А Брэнгуэн стоял подле нее, обмениваясь сердечными рукопожатиями с друзьями, с благодарностью принимая их поздравления, радуясь знакам внимания. Но сердце мучительно ныло, и улыбаться он даже не пытался. Близилось время его испытания и посвящения, его Гефсиманский сад и победное увенчание и торжество.
С ней связано было так много ему неясного. Приблизившись к ней, он подошел вплотную к такой ужасной и мучительной неизвестности. Как объять и измерить ему эту бездну? Как обвить руками темную глубину, прижать ее к груди, предаться ей? Каких только угроз она не таит в себе! Да пыжься он до скончания веков, тянись изо всех сил, все равно ему этого не постичь, не отдать самого сокровенного, что доныне принадлежало только ему, милостям этой неведомой силы. Да и какой мужчина сможет одолеть ее, заключить в свои объятия, овладеть ею с уверенностью, что победил лежащее возле самого его сердца ужасное неведомое? Да что она такое на самом деле, чему он должен посвятить себя, одновременно объяв это и пропитавшись этим?

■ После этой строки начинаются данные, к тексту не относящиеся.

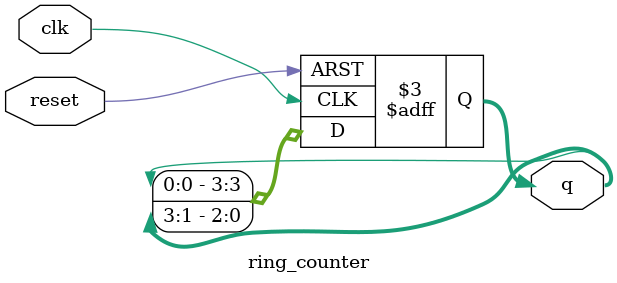
<source format=v>
module ring_counter(clk,reset,q
    );
	 input clk,reset;
	 output reg [3:0] q;
	 
	 always @(posedge clk,negedge reset)begin
			if (!reset)
				q <= 4'b1000;
			else
				q <= {q[0],q[3:1]} ;
	 end

endmodule

</source>
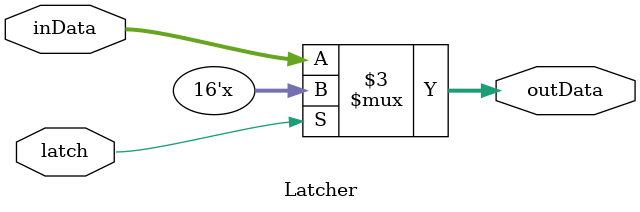
<source format=v>
module Latcher(latch, inData, outData);
  input latch;
  input [15 : 0] inData;
  output reg [15 : 0] outData;
   
  always @(latch, inData) begin
    if(!latch)
    	outData <= inData;
    end
endmodule
</source>
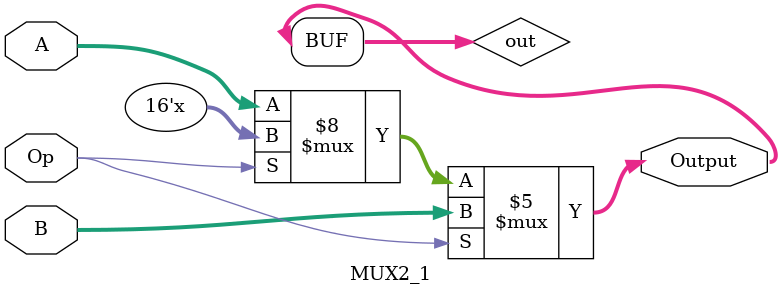
<source format=v>
`timescale 1ns / 1ps
module MUX2_1(
	 input [15:0] A,
    input [15:0] B,
    input Op,
    output [15:0] Output
    );
	reg [15:0] out;
	assign Output = out;
	always @ (*) begin
	if (Op == 0)
		out = A;
	if (Op == 1)
		out = B;
	end
endmodule

</source>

Ему предначертано стать ее мужем. Это решено. И он жаждет этого больше всего на свете, больше самой жизни. И вот она стоит подле него в своем шелковом платье и глядит на него взглядом таким странным, что в душу заползает подобие ужаса — такая она странная, и чужая, и грозно-неотвратимая. Он не вынесет этого взгляда из-под странно насупленных густых бровей.
— Поздно уже? — спросила она.
Он взглянул на часы.
— Нет, половина двенадцатого, — сказал он. И под каким-то предлогом ретировался на кухню, оставив ее в комнате стоящей посреди разора, беспорядка и пустых бокалов.
Возле очага, обхватив голову руками, сидела Тилли. Когда он вошел, она вздрогнула.
— Почему ты еще не легла? — спросил он.